Die Idee, dass Sprachen Produkte einer Evolution von Lauten sind, kam in englischsprachigen Ländern auf und ist bei uns noch nicht verbreitet. „Evolutionäre Lautlehre“, sagt Blevins, die in den USA und Australien gelehrt und geforscht hat, „will die erstaunlich ähnlichen Lautmuster in nicht verwandten Sprachen mit paralleler Evolution erklären“.

So hat die Sprachevolution weltweit stimmlose Wortendungen hervorgebracht. Die Konsonanten p, t und k sind stimmlos, bei ihrer Artikulation vibriert die Stimmritze nicht. Ihre Gegenstücke sind b, d und g, die summen, wenn man sie ausspricht. In über 100 Sprachen, auch im Deutschen, werden b, d und g am Wortende wie p, t oder k ausgesprochen. Die Stimmhaftigkeit von b, d und g am Wortende, sagt Blevins, sei in den meisten Sprachen verschwunden, weil sie schwer zu erzeugen und schwer zu hören ist. „Stimmhafte Wortenden gingen verloren wie die Pigmente in der Haut von Höhlentieren.“

Aus nur 41 unterscheidbaren Lauten, in der Fachsprache Phoneme genannt, setzen sich alle in Deutsch gesprochenen Sätze und Reden zusammen. Evolutionäre Lautlehre untersucht die Geschichte der Laute. Zum Beispiel haben sich Umlaute aus Vokal, Konsonant und i gebildet. Aus Urgermanisch „footiz“ wurde „Füße“, weil beim Sprechen des o bereits das i anklingt. Ein ü taucht auf. Den Lautwechsel von Vokal, Konsonant und i zum Umlaut findet Blevins in so verschiedenen Sprachen wie Deutsch, Ozeanisch und einer australischen Sprache.

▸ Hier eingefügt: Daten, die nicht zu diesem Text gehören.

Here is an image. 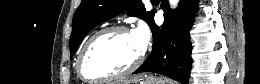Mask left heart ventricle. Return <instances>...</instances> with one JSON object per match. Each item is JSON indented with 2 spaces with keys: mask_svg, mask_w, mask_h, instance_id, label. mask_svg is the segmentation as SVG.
<instances>
[{
  "mask_svg": "<svg viewBox=\"0 0 260 84\" xmlns=\"http://www.w3.org/2000/svg\"><path fill=\"white\" fill-rule=\"evenodd\" d=\"M140 53L133 34L105 33L96 39L87 53L84 73L91 78L119 73L132 65Z\"/></svg>",
  "mask_w": 260,
  "mask_h": 84,
  "instance_id": "obj_1",
  "label": "left heart ventricle"
}]
</instances>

Für wiederkehrende Lautmuster hat Blevins fünf Gruppen von Faktoren gefunden. Eine Schublade heißt „physikalische Beschränkungen von Form und Funktion“, man könnte auch begrenztes Unterscheidungsvermögen sagen. Blevins erklärt: In fast allen Sprachen gibt es nur kurze und lange Vokale. In „bieten“ und „bitten“ spielt die Länge des Vokals die unterscheidende Rolle, wenngleich das lange i zudem geschlossener, das kurze i offener ausgesprochen wird. In nur wenigen Sprachen existieren neben kurzen und langen auch mittellange Vokale. Da Sprecher wie Hörer mittellange Vokale nicht sicher von kurzen und langen unterscheiden können, hat sich dieses Lautmuster nicht durchgesetzt und führt ein Nischendasein.

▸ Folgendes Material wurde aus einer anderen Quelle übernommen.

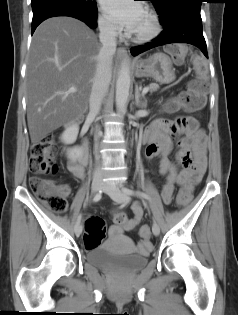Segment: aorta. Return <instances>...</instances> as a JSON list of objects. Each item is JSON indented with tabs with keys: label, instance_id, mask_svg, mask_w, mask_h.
Here are the masks:
<instances>
[{
	"label": "aorta",
	"instance_id": "1",
	"mask_svg": "<svg viewBox=\"0 0 238 315\" xmlns=\"http://www.w3.org/2000/svg\"><path fill=\"white\" fill-rule=\"evenodd\" d=\"M130 68L127 60L121 63L116 81V107L119 113L126 112L130 89Z\"/></svg>",
	"mask_w": 238,
	"mask_h": 315
}]
</instances>
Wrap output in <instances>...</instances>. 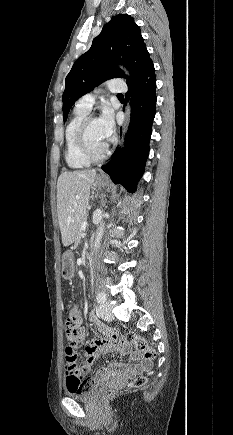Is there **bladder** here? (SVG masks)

Nicht alle Lautmuster sind durch parallele Entwicklung entstanden. Manche gehen, ähnlich wie Organe bei Tieren, auf einen gemeinsamen Ursprung zurück. So gibt es im Deutschen und Englischen viele Wörter, die mit st beginnen wie Stamm, stem, Staat oder state, weil beide Sprachen von Urgermanisch abstammen. Andere Sprachen, andere Lautmuster: In nicht mit Urgermanisch verwandten Sprachen wie Chinesisch oder Hawaiisch beginnt kein Wort mit st.

Viele Laute, hat Blevins festgestellt, werden beim alltäglichen Sprechen variiert oder kommen beim Hörer anders an. Sprachen sind aus dem kontinuierlichen Wechselspiel zwischen Sprechern und Hörern entstanden. Das Wechselspiel findet nicht im leeren Raum statt, sondern unter strengen physikalischen Bedingungen von Stimmapparat und Lauteproduktion sowie Gehör und Wahrnehmung.

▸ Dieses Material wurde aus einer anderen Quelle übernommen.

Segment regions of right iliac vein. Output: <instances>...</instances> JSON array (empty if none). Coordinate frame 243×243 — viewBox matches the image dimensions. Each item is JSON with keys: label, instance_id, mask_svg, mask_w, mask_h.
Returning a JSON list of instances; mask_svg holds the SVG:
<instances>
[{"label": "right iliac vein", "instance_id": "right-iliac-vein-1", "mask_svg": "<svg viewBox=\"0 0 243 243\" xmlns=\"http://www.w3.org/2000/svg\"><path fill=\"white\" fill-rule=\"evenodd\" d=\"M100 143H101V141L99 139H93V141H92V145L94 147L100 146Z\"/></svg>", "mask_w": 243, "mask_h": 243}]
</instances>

Etwas ganz anderes sei das Wechselspiel zwischen Kindern und Eltern. Wenn das Baby erstmals Mama, immâ (Hebräisch), âmâ (Nepali) oder ana (Kasachisch) sagt, sei dies trotz der universal anmutenden Lautfolge kein Beispiel für Evolutionäre Phonologie. Vielmehr reagierten Eltern ähnlich auf die ersten Laute der Babys – und das sind m, b, p und der Vokal a. Eltern neigten dazu, daraus Wörter zu bilden, die die Kinder alsbald nachsprechen könnten, sagt Blevins.

Juliette Blevins, Evolutionary Phonology. The Emergence of Sound Patterns, Cambridge University Press, 2004.